Plus on s'éloigne du cœur historique de Pékin, plus on voit les buildings se profiler. Heureusement, tout n'est pas que gratte-ciels dans la ville, et on peut y découvrir d'autres coins plus insolites. C'est le cas par exemple du 789 Art District. Changement total de décor : ici on y trouve d'anciennes usines et manufactures de produits électroniques. Désaffectés, les lieux ont été réinvestis par différents artistes à partir du début des années 2000, pour devenir aujourd'hui un véritable centre artistique, avec différentes expositions. Coincé au milieu de ces décors industriels, on a un peu l'impression de se retrouver au milieu d'un quartier new-yorkais ou berlinois.

Villes lumières

Telf Experiencesteflexperiences.com
David Fernandes Photographyflickr.com

Ça c'est Pékin. Mais dans d'autres villes fortement urbanisées, on trouve également de petites oasis de verdure et traditionnelles. C'est le cas dans les villes de Hangzhou et Wuhan. Pourtant, à l'arrivée, depuis l'aéroport jusqu'au centre-ville où se trouvent la plupart des hôtels, c'est le faste des gratte-ciels. Et si de jour on peut penser que ce ne sont que des immeubles, haut et parfois originaux certes, ils offrent un tout autre spectacle une fois la nuit tombée.

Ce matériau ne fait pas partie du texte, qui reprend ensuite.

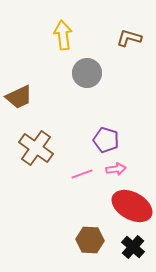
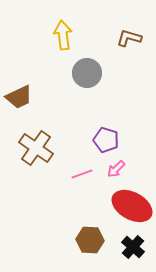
pink arrow: rotated 144 degrees clockwise
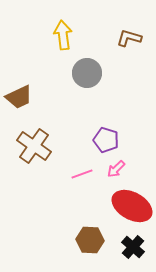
brown cross: moved 2 px left, 2 px up
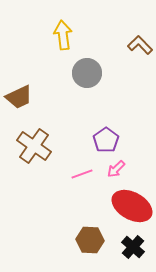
brown L-shape: moved 11 px right, 7 px down; rotated 30 degrees clockwise
purple pentagon: rotated 20 degrees clockwise
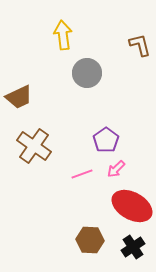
brown L-shape: rotated 30 degrees clockwise
black cross: rotated 15 degrees clockwise
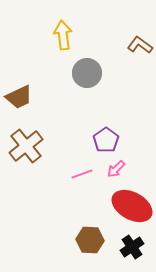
brown L-shape: rotated 40 degrees counterclockwise
brown cross: moved 8 px left; rotated 16 degrees clockwise
black cross: moved 1 px left
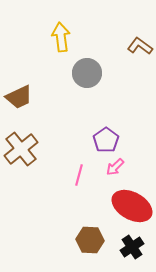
yellow arrow: moved 2 px left, 2 px down
brown L-shape: moved 1 px down
brown cross: moved 5 px left, 3 px down
pink arrow: moved 1 px left, 2 px up
pink line: moved 3 px left, 1 px down; rotated 55 degrees counterclockwise
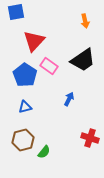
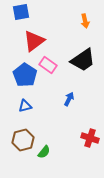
blue square: moved 5 px right
red triangle: rotated 10 degrees clockwise
pink rectangle: moved 1 px left, 1 px up
blue triangle: moved 1 px up
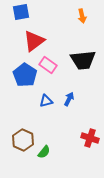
orange arrow: moved 3 px left, 5 px up
black trapezoid: rotated 28 degrees clockwise
blue triangle: moved 21 px right, 5 px up
brown hexagon: rotated 20 degrees counterclockwise
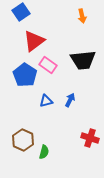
blue square: rotated 24 degrees counterclockwise
blue arrow: moved 1 px right, 1 px down
green semicircle: rotated 24 degrees counterclockwise
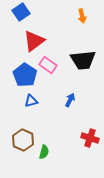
blue triangle: moved 15 px left
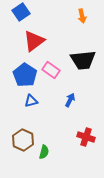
pink rectangle: moved 3 px right, 5 px down
red cross: moved 4 px left, 1 px up
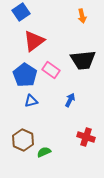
green semicircle: rotated 128 degrees counterclockwise
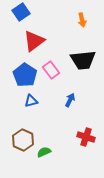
orange arrow: moved 4 px down
pink rectangle: rotated 18 degrees clockwise
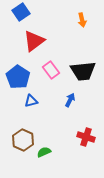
black trapezoid: moved 11 px down
blue pentagon: moved 7 px left, 2 px down
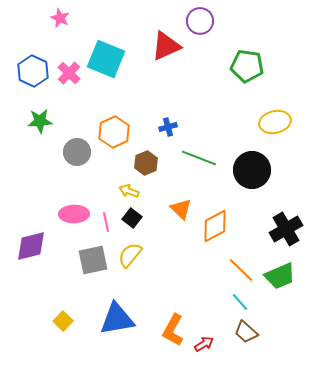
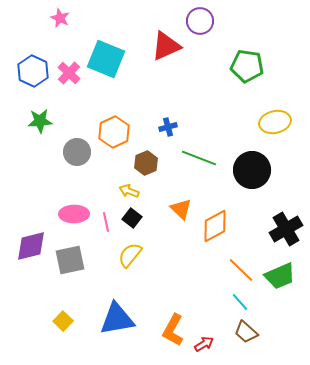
gray square: moved 23 px left
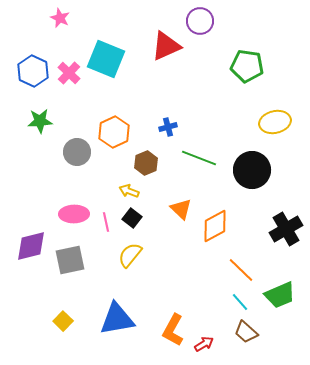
green trapezoid: moved 19 px down
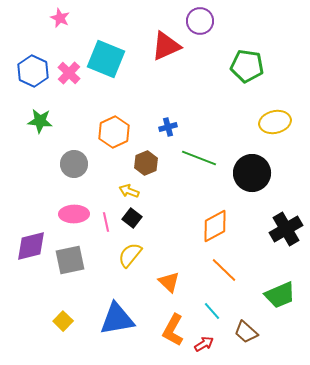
green star: rotated 10 degrees clockwise
gray circle: moved 3 px left, 12 px down
black circle: moved 3 px down
orange triangle: moved 12 px left, 73 px down
orange line: moved 17 px left
cyan line: moved 28 px left, 9 px down
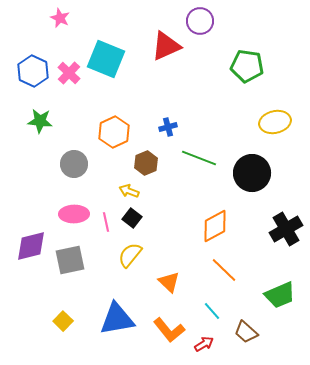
orange L-shape: moved 4 px left; rotated 68 degrees counterclockwise
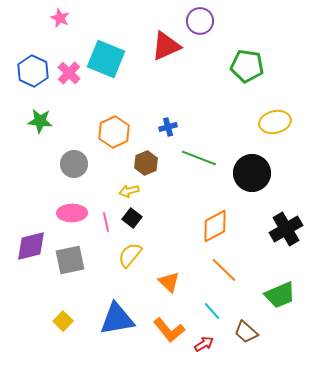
yellow arrow: rotated 36 degrees counterclockwise
pink ellipse: moved 2 px left, 1 px up
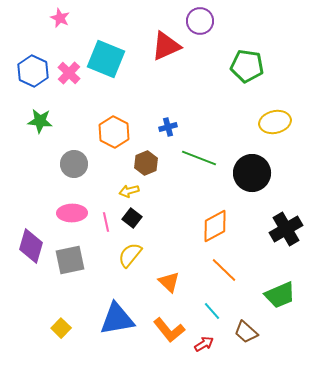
orange hexagon: rotated 8 degrees counterclockwise
purple diamond: rotated 60 degrees counterclockwise
yellow square: moved 2 px left, 7 px down
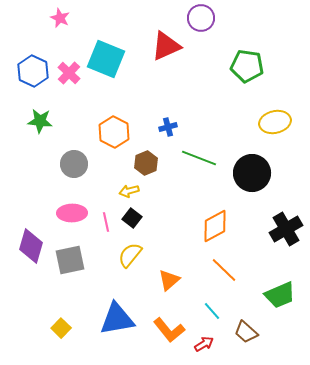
purple circle: moved 1 px right, 3 px up
orange triangle: moved 2 px up; rotated 35 degrees clockwise
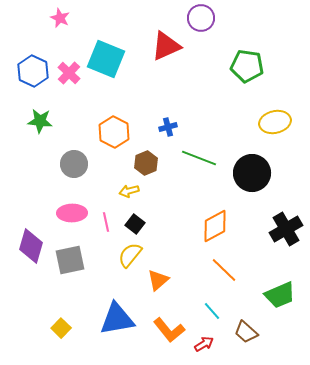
black square: moved 3 px right, 6 px down
orange triangle: moved 11 px left
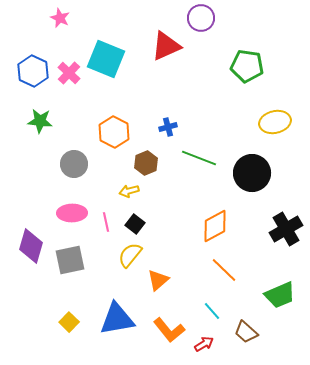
yellow square: moved 8 px right, 6 px up
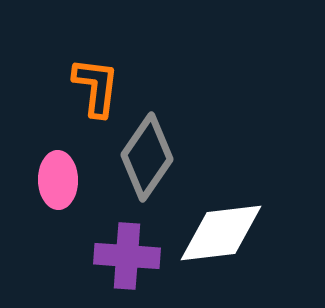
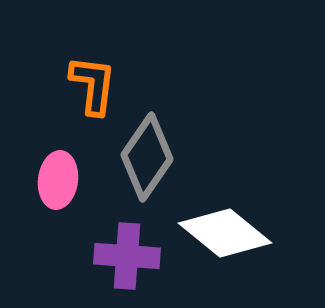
orange L-shape: moved 3 px left, 2 px up
pink ellipse: rotated 8 degrees clockwise
white diamond: moved 4 px right; rotated 46 degrees clockwise
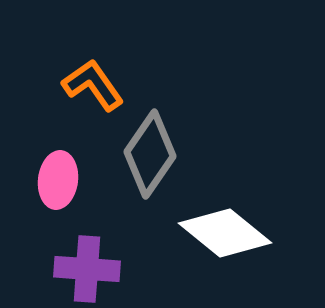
orange L-shape: rotated 42 degrees counterclockwise
gray diamond: moved 3 px right, 3 px up
purple cross: moved 40 px left, 13 px down
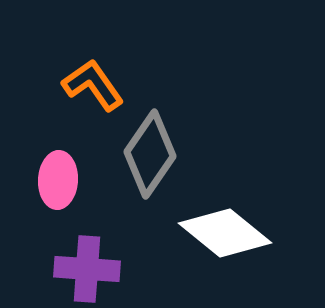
pink ellipse: rotated 4 degrees counterclockwise
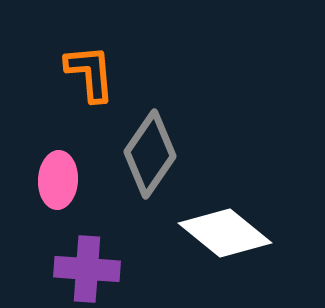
orange L-shape: moved 3 px left, 12 px up; rotated 30 degrees clockwise
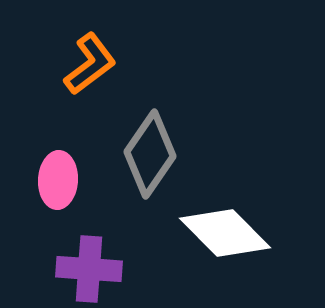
orange L-shape: moved 9 px up; rotated 58 degrees clockwise
white diamond: rotated 6 degrees clockwise
purple cross: moved 2 px right
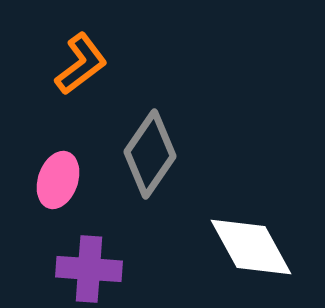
orange L-shape: moved 9 px left
pink ellipse: rotated 16 degrees clockwise
white diamond: moved 26 px right, 14 px down; rotated 16 degrees clockwise
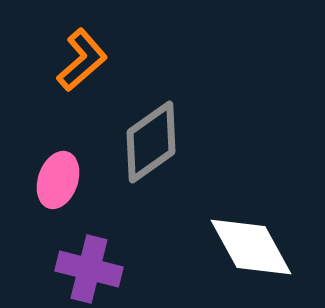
orange L-shape: moved 1 px right, 4 px up; rotated 4 degrees counterclockwise
gray diamond: moved 1 px right, 12 px up; rotated 20 degrees clockwise
purple cross: rotated 10 degrees clockwise
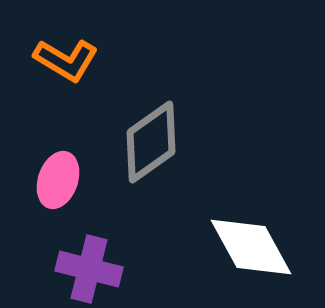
orange L-shape: moved 16 px left; rotated 72 degrees clockwise
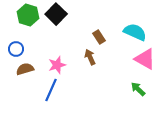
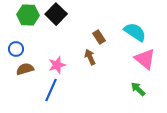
green hexagon: rotated 15 degrees counterclockwise
cyan semicircle: rotated 10 degrees clockwise
pink triangle: rotated 10 degrees clockwise
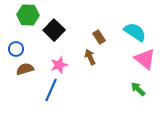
black square: moved 2 px left, 16 px down
pink star: moved 2 px right
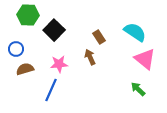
pink star: moved 1 px up; rotated 12 degrees clockwise
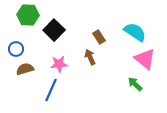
green arrow: moved 3 px left, 5 px up
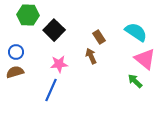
cyan semicircle: moved 1 px right
blue circle: moved 3 px down
brown arrow: moved 1 px right, 1 px up
brown semicircle: moved 10 px left, 3 px down
green arrow: moved 3 px up
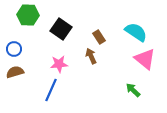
black square: moved 7 px right, 1 px up; rotated 10 degrees counterclockwise
blue circle: moved 2 px left, 3 px up
green arrow: moved 2 px left, 9 px down
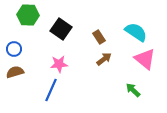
brown arrow: moved 13 px right, 3 px down; rotated 77 degrees clockwise
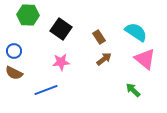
blue circle: moved 2 px down
pink star: moved 2 px right, 2 px up
brown semicircle: moved 1 px left, 1 px down; rotated 138 degrees counterclockwise
blue line: moved 5 px left; rotated 45 degrees clockwise
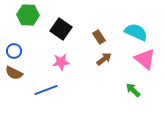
cyan semicircle: rotated 10 degrees counterclockwise
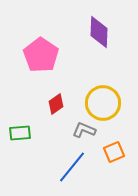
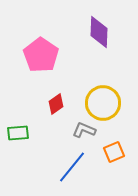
green rectangle: moved 2 px left
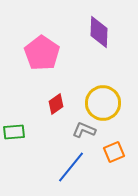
pink pentagon: moved 1 px right, 2 px up
green rectangle: moved 4 px left, 1 px up
blue line: moved 1 px left
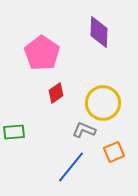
red diamond: moved 11 px up
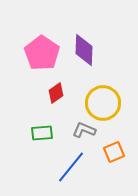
purple diamond: moved 15 px left, 18 px down
green rectangle: moved 28 px right, 1 px down
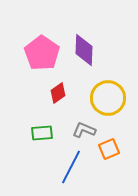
red diamond: moved 2 px right
yellow circle: moved 5 px right, 5 px up
orange square: moved 5 px left, 3 px up
blue line: rotated 12 degrees counterclockwise
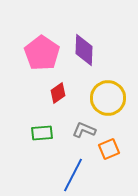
blue line: moved 2 px right, 8 px down
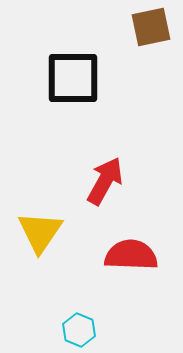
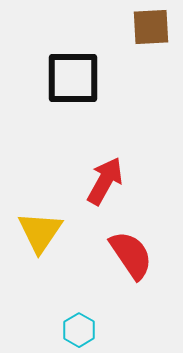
brown square: rotated 9 degrees clockwise
red semicircle: rotated 54 degrees clockwise
cyan hexagon: rotated 8 degrees clockwise
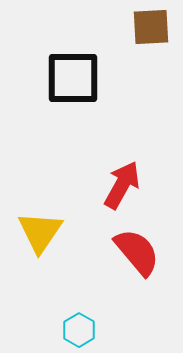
red arrow: moved 17 px right, 4 px down
red semicircle: moved 6 px right, 3 px up; rotated 6 degrees counterclockwise
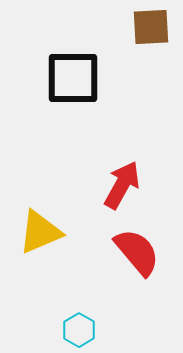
yellow triangle: rotated 33 degrees clockwise
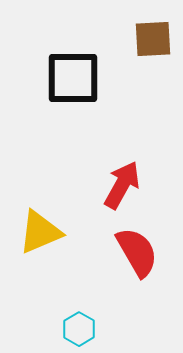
brown square: moved 2 px right, 12 px down
red semicircle: rotated 10 degrees clockwise
cyan hexagon: moved 1 px up
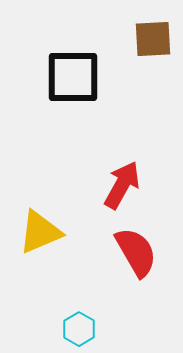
black square: moved 1 px up
red semicircle: moved 1 px left
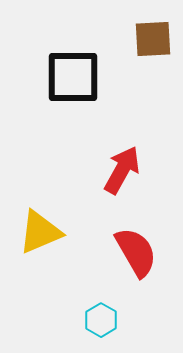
red arrow: moved 15 px up
cyan hexagon: moved 22 px right, 9 px up
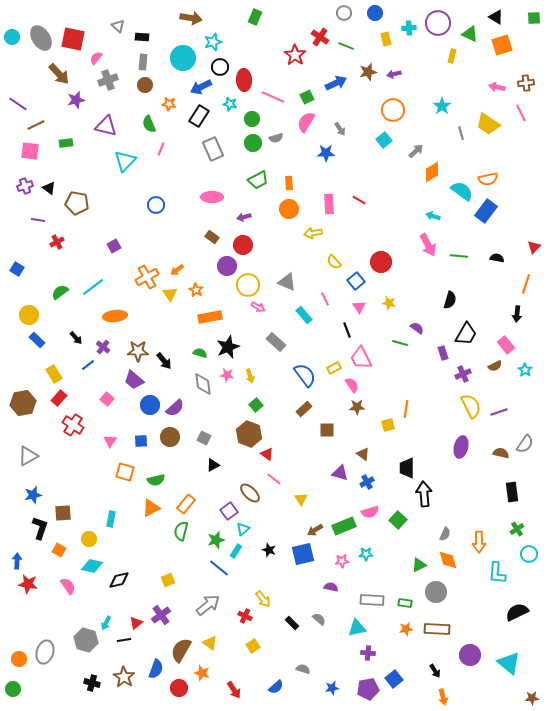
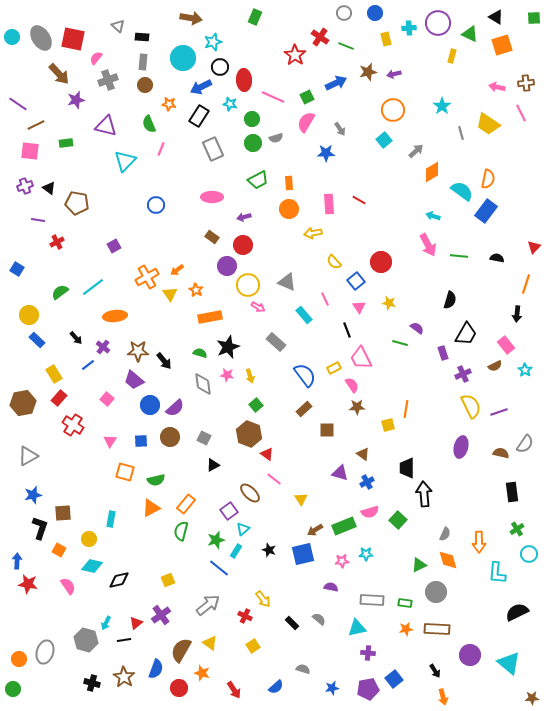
orange semicircle at (488, 179): rotated 66 degrees counterclockwise
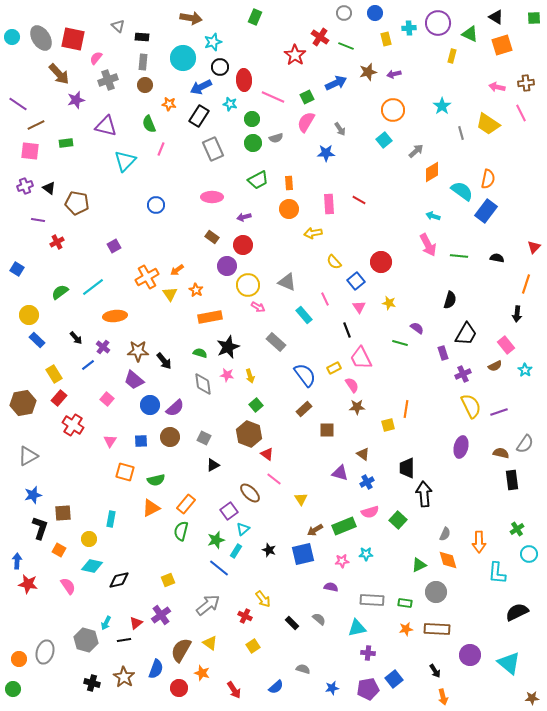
black rectangle at (512, 492): moved 12 px up
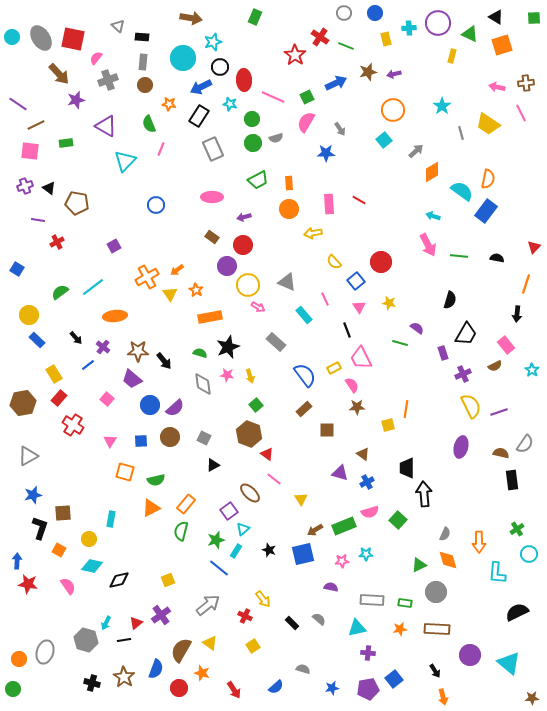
purple triangle at (106, 126): rotated 15 degrees clockwise
cyan star at (525, 370): moved 7 px right
purple trapezoid at (134, 380): moved 2 px left, 1 px up
orange star at (406, 629): moved 6 px left
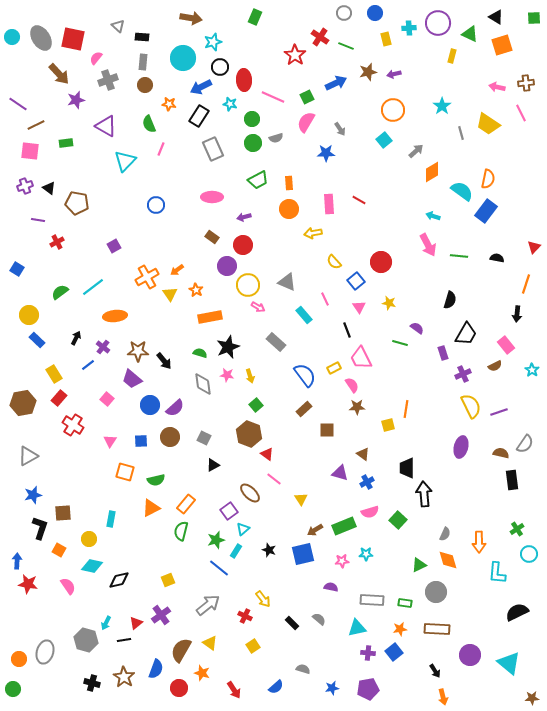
black arrow at (76, 338): rotated 112 degrees counterclockwise
blue square at (394, 679): moved 27 px up
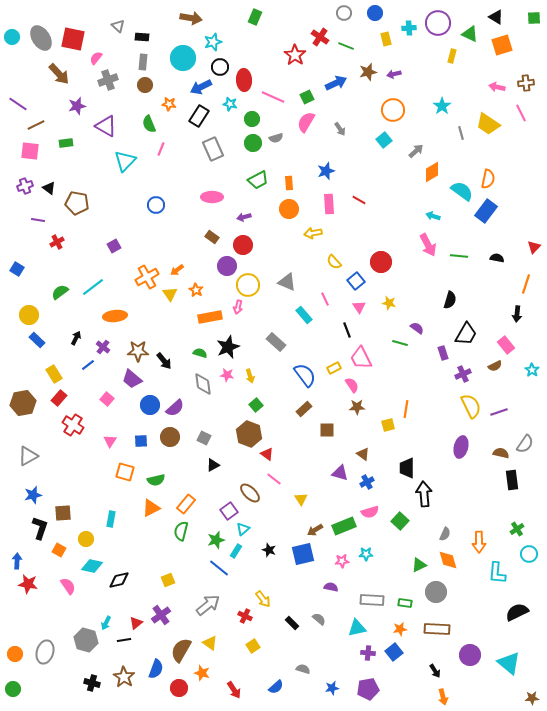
purple star at (76, 100): moved 1 px right, 6 px down
blue star at (326, 153): moved 18 px down; rotated 18 degrees counterclockwise
pink arrow at (258, 307): moved 20 px left; rotated 72 degrees clockwise
green square at (398, 520): moved 2 px right, 1 px down
yellow circle at (89, 539): moved 3 px left
orange circle at (19, 659): moved 4 px left, 5 px up
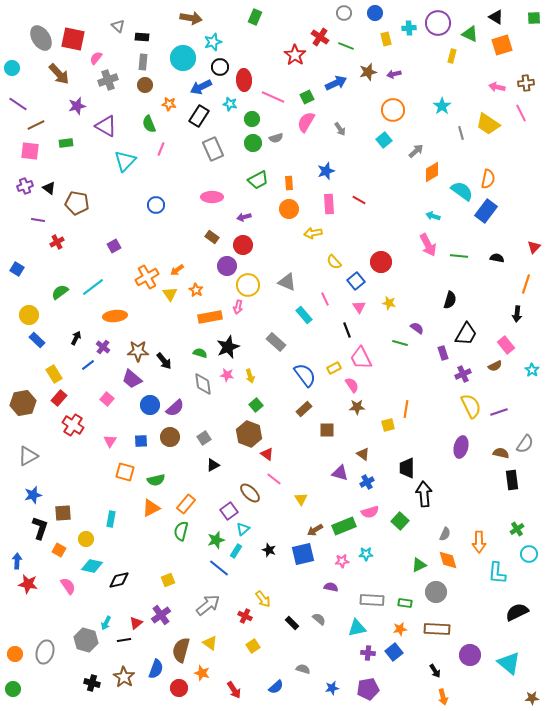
cyan circle at (12, 37): moved 31 px down
gray square at (204, 438): rotated 32 degrees clockwise
brown semicircle at (181, 650): rotated 15 degrees counterclockwise
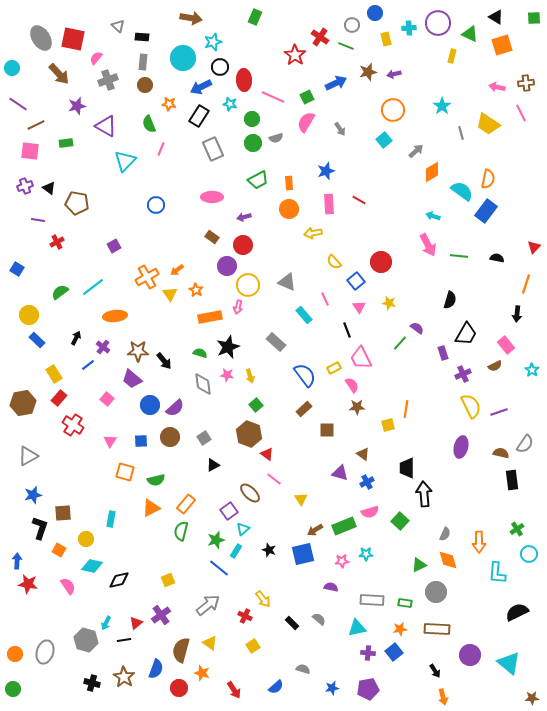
gray circle at (344, 13): moved 8 px right, 12 px down
green line at (400, 343): rotated 63 degrees counterclockwise
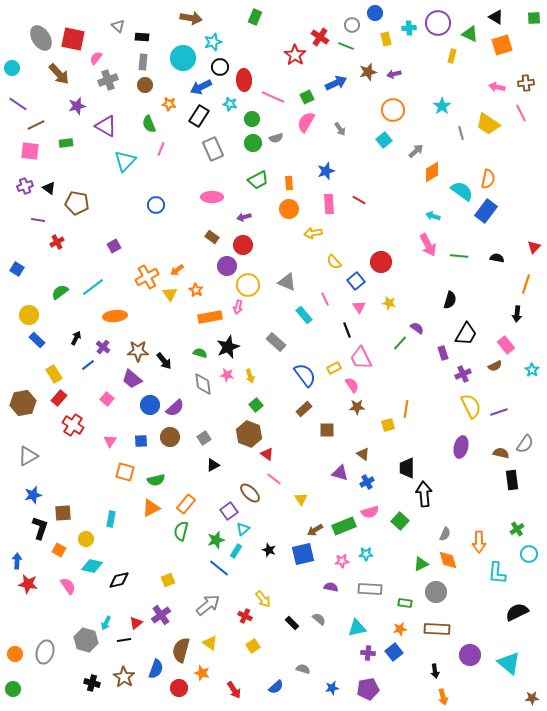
green triangle at (419, 565): moved 2 px right, 1 px up
gray rectangle at (372, 600): moved 2 px left, 11 px up
black arrow at (435, 671): rotated 24 degrees clockwise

Les bâtiments sont illuminés de LED. Le sommet des tours, des façades entières d'immeubles, des dômes complets se la jouent comme à Times Square. Sauf que cela s'exporte à l'ensemble des villes, pas seulement au centre. Certaines tours se transforment en écrans géants, affichant des mini-films et publicités sur plusieurs étages d'illuminations.

Les centres commerciaux et certaines rues ne sont bien sûr pas en reste, c'est d'ailleurs là qu'on peut principalement en prendre plein les yeux. Il y a des lampadaires aux formes diverses et variées, multicolores, des dômes qui prennent vie grâce aux LED, pour venir afficher comme un court-métrage animé de chevaux en plein galop. A Wuhan, c'est le centre commercial Wanda Plaza qui représente bien cela. L'endroit a des airs de parc d'attractions pour adultes. Tout est illuminé la nuit, la foule y est immense.